Rory Carroll ‏@rorycarroll72 on Twitter: "In the old days journos ducked when projectiles zinged past. Now we stand around snapping pics and tweeting. I miss the old days. #ferguson"

Journalists quoted by Charlotte Higgins in the Guardian on the BBC after the Hutton Report: “The BBC always buckles, always folds. You feel that as a journalist, they will abandon you; if you take a risky story to them it’s as if you are actively trying to get them into trouble.

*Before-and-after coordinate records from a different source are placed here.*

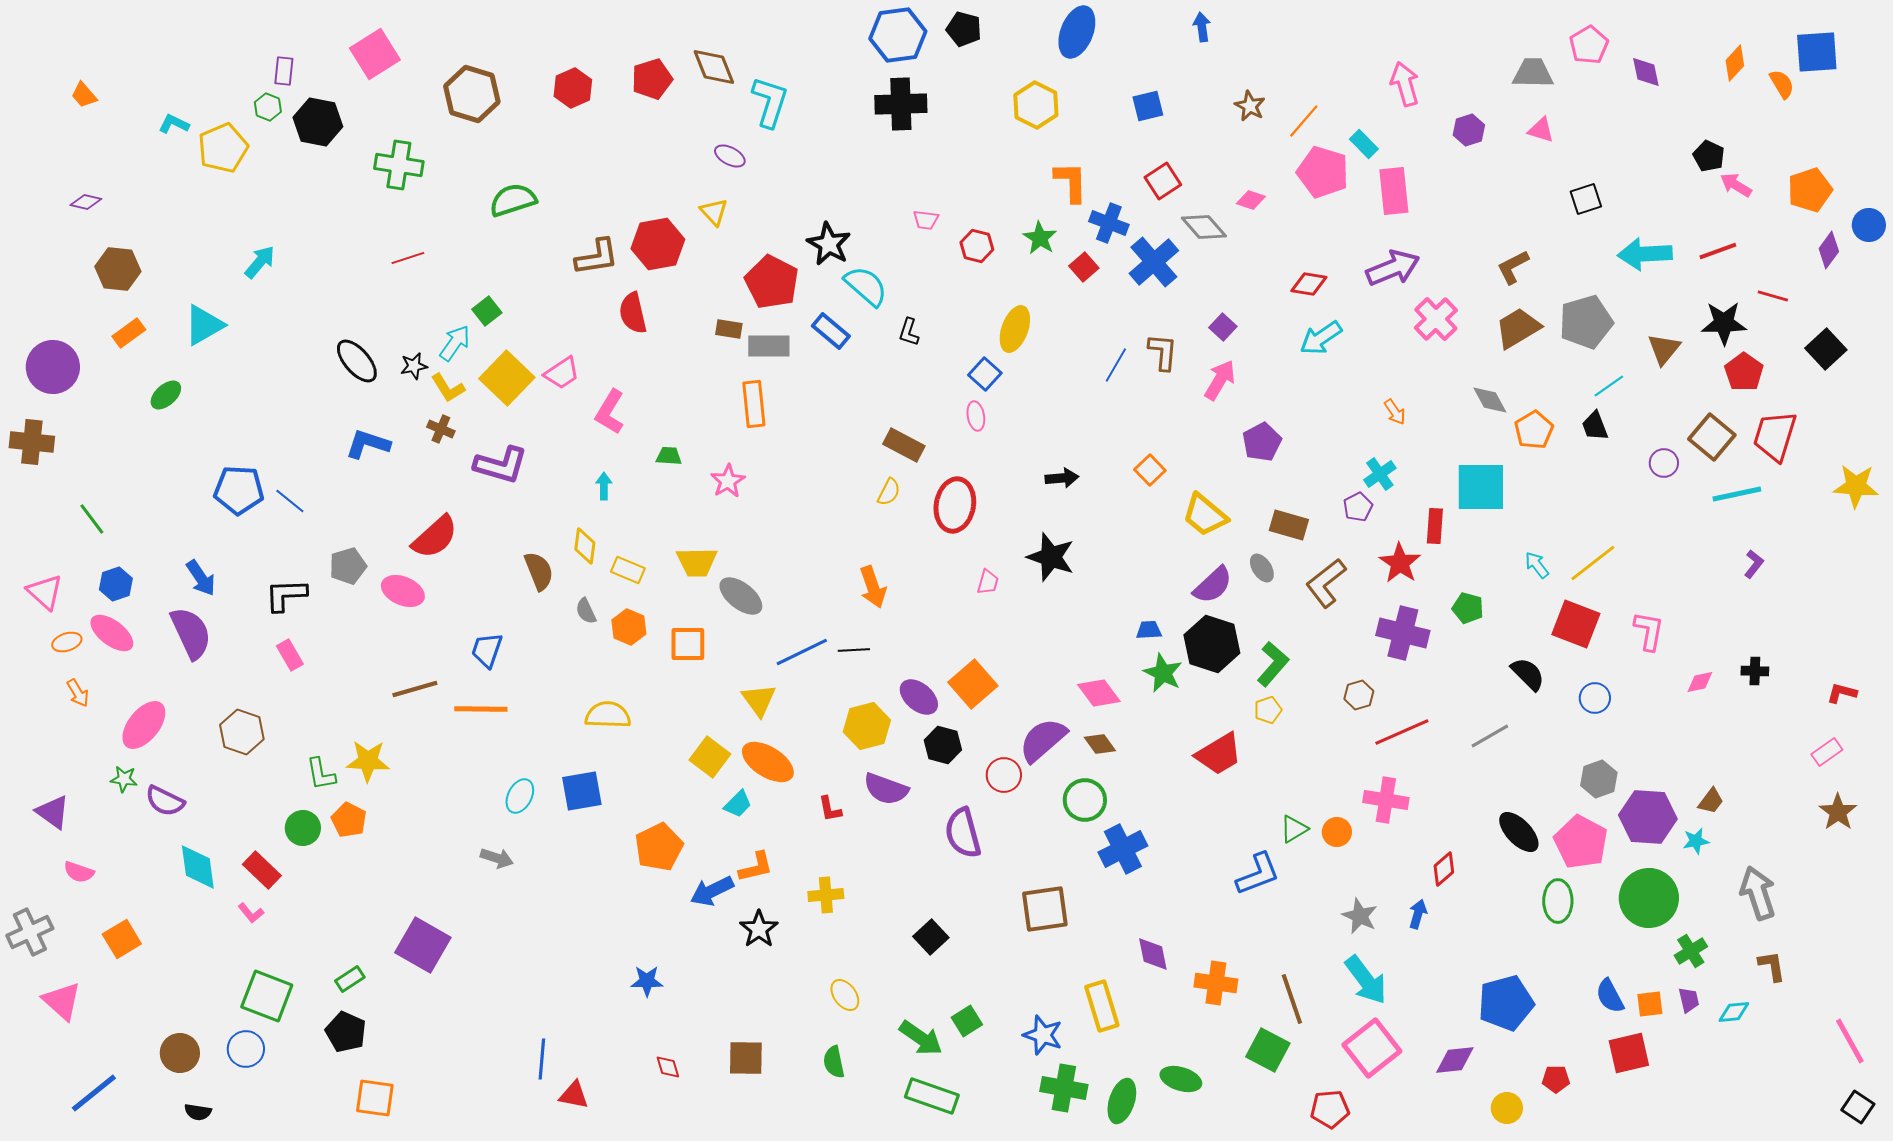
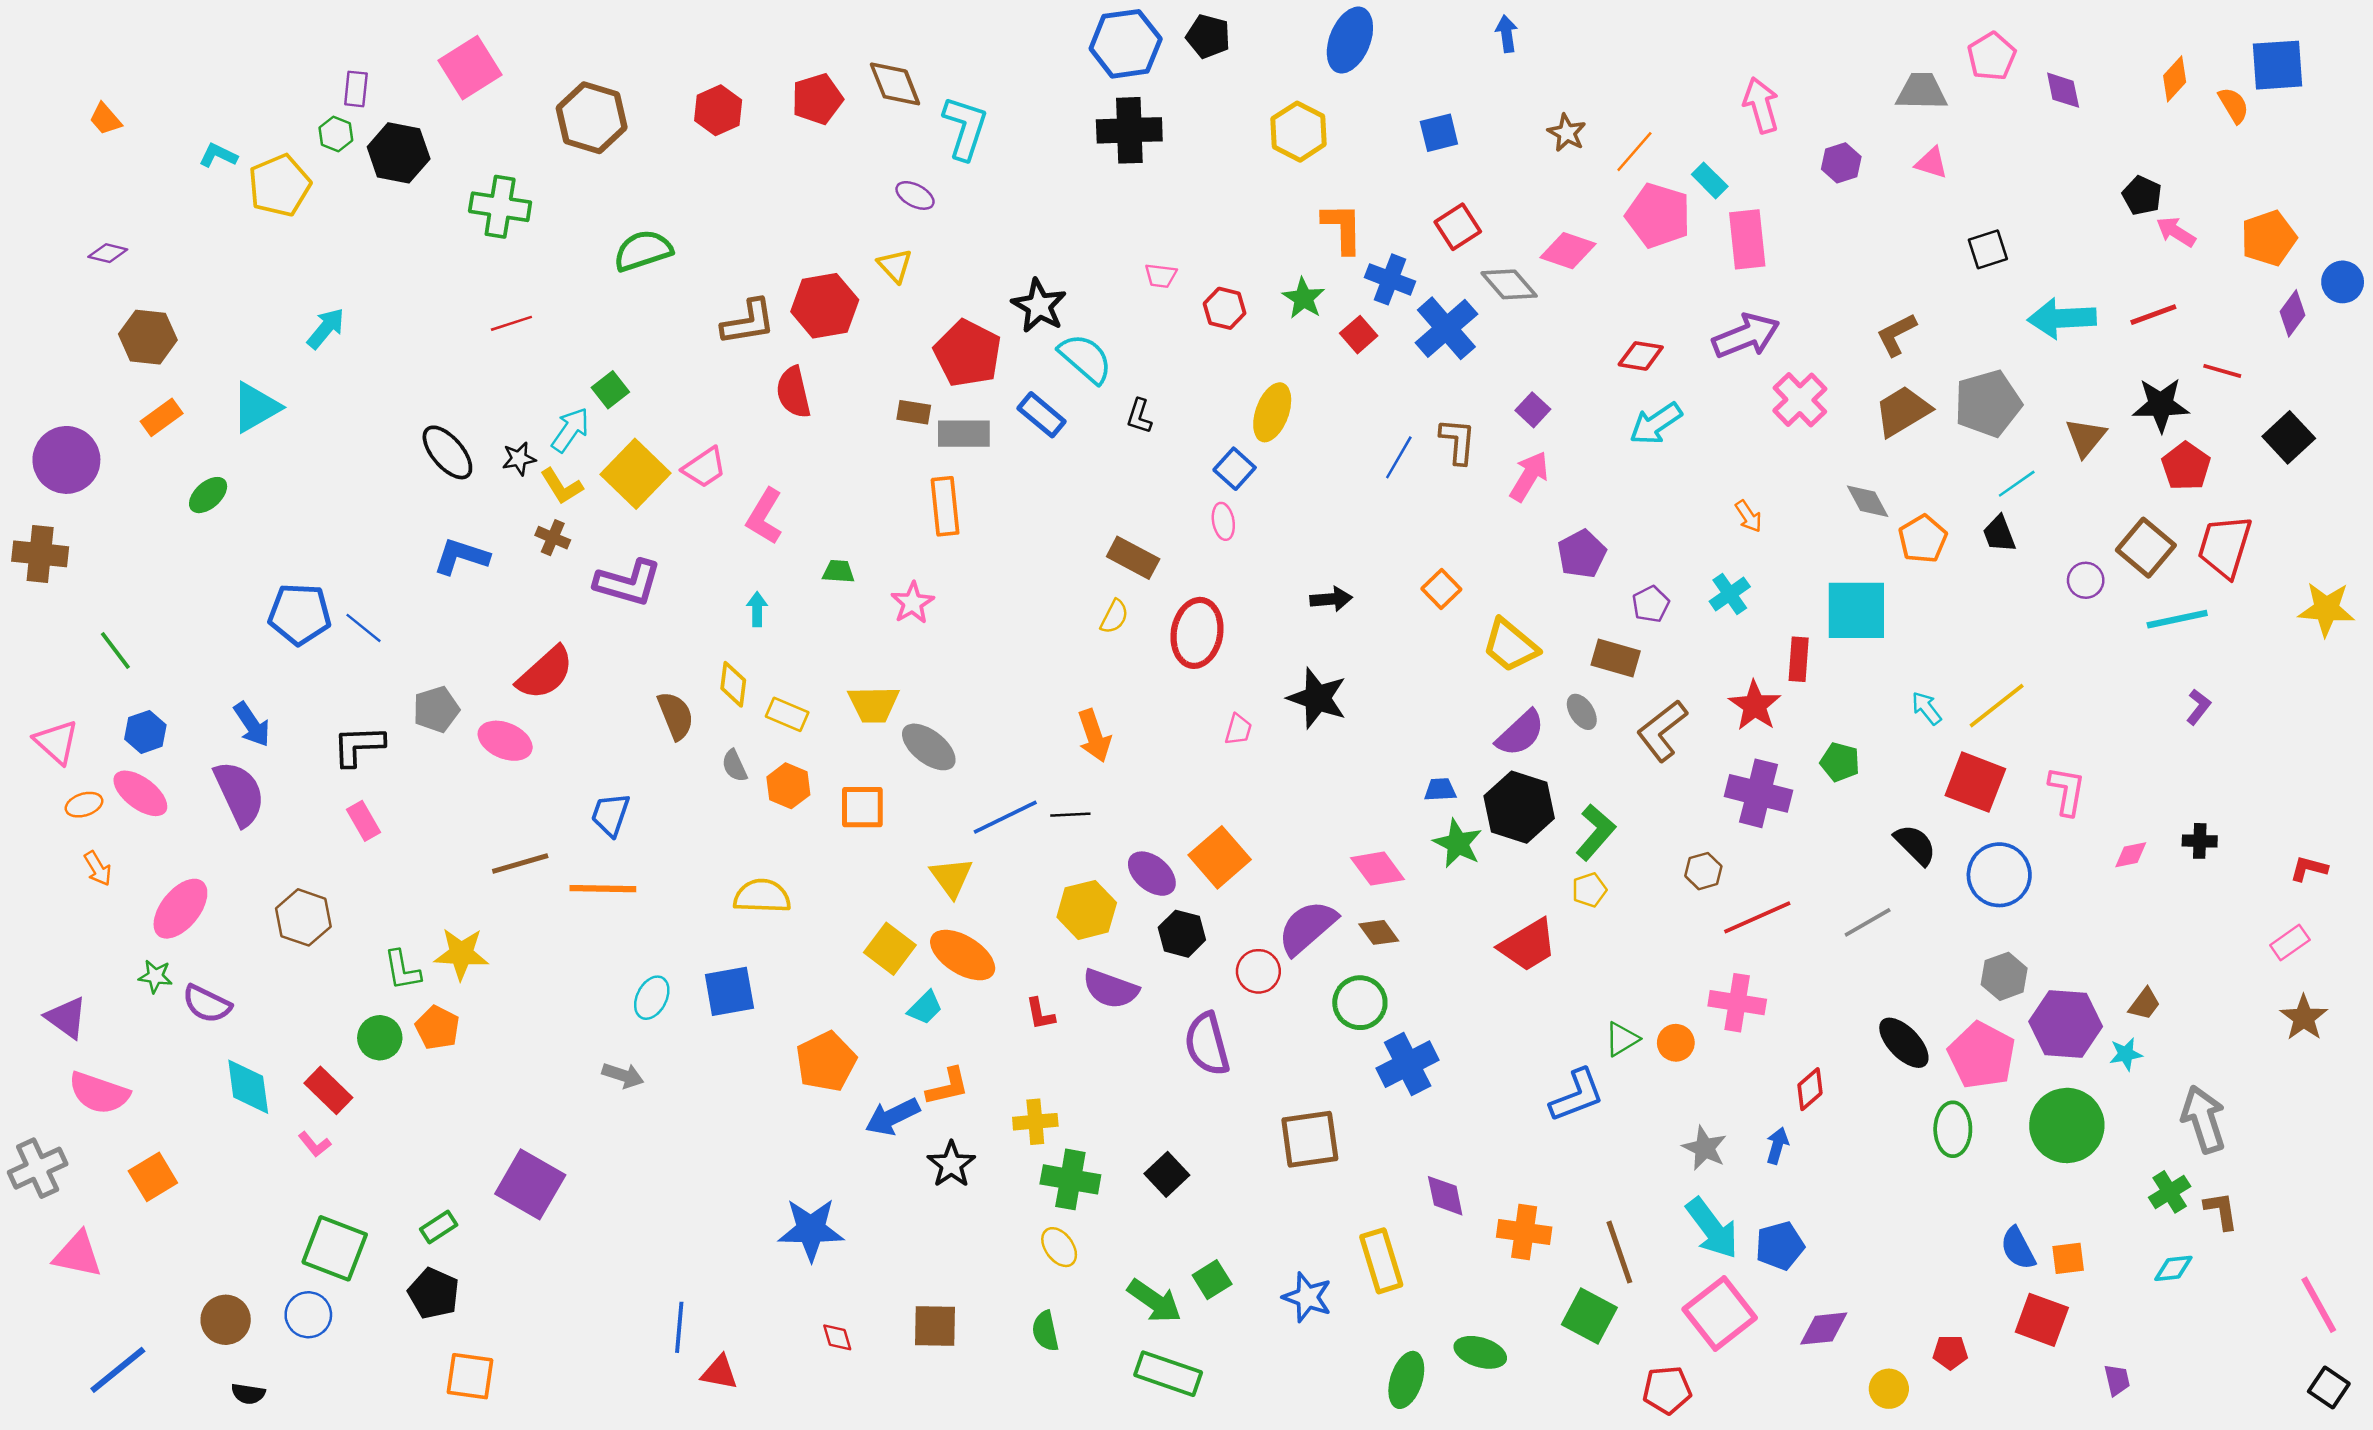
pink diamond: (1251, 200) -> (1568, 251), size x1.5
purple pentagon: (1358, 507) -> (1651, 604), moved
blue circle: (1595, 698) -> (1999, 875), size x1.6
pink semicircle: (79, 872) -> (99, 1093), size x1.6
green cross: (1691, 951) -> (2170, 1192), moved
blue star: (647, 981) -> (811, 1230), size x1.6
purple trapezoid: (1689, 1000) -> (2117, 1380), moved
pink triangle: (62, 1001) -> (78, 1255), turned -30
blue pentagon: (1506, 1003) -> (1780, 1246), moved, size x0.7
red square: (1629, 1053) -> (2042, 1320), turned 33
green cross: (1064, 1088) -> (1070, 1179), moved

There is an institutionalised anxiety and mistrust.”

The Sunday Times [£] in a leader on Jeremy Paxman's one man show: "Paxman does not do stand-up comedy. It is more the blossoming of a grumpy old man enjoying his dotage and no longer constrained by anyone’s rules but his own. There is talk of a national tour — MPs, minsters and the BBC had better put their tin hats on. It’s good to have him back"

The Guardian's readers' editor Chris Elliott on the paper's decision to run the This World ad accusing Hamas of using children as human shields in Gaza: "I agree with the readers that whatever the intention, the biblical language, the references to child sacrifice, all evoke images of that most ancient of antisemitic tropes: the blood libel. The authors may believe that they have steered a careful course by aiming these matters at an organisation, Hamas, rather than all Palestinians, but the association is there. If an advertisement was couched in similar terms but the organisation named was the IDF rather than Hamas, I can’t imagine the Guardian would run it – I certainly hope it wouldn’t. I think that’s the issue."

Croydon Advertiser Glenn Ebrey on his blog after Crystal Palace sacked its manager messing up the paper's football season preview supplement: "Oh bugger. This was my immediate reaction on Twitter, when news of Tony Pulis’ departure from Crystal Palace was confirmed on Thursday night."

Clay Shirky on Medium: "The death of newspapers is sad, but the threatened loss of journalistic talent is catastrophic. If that’s you, it’s time to learn something outside the production routine of your current job. It will be difficult and annoying, your employer won’t be much help, and it may not even work, but we’re nearing the next great contraction. If you want to get through it, doing almost anything will be better than doing almost nothing."

Brendan O'Neil in the Telegraph"The Telegraph has received a flurry of G-notices – four this week alone. Among the latest were two concerning stories published in 2001, about the arrest of three men following the discovery of explosives at an apartment in Dublin. These are hardly trivial matters, yet internet users in Europe, notably in Britain and Ireland, will no longer find the stories when they turn to the globe’s principal search engine – Google."

Daily Mail: "A newspaper sales director who 'terrorised' a shopkeeper and ‘viciously’ smashed up an off-licence has managed to get his conviction successfully wiped from Google using the EU’s controversial 'right to be forgotten' ruling."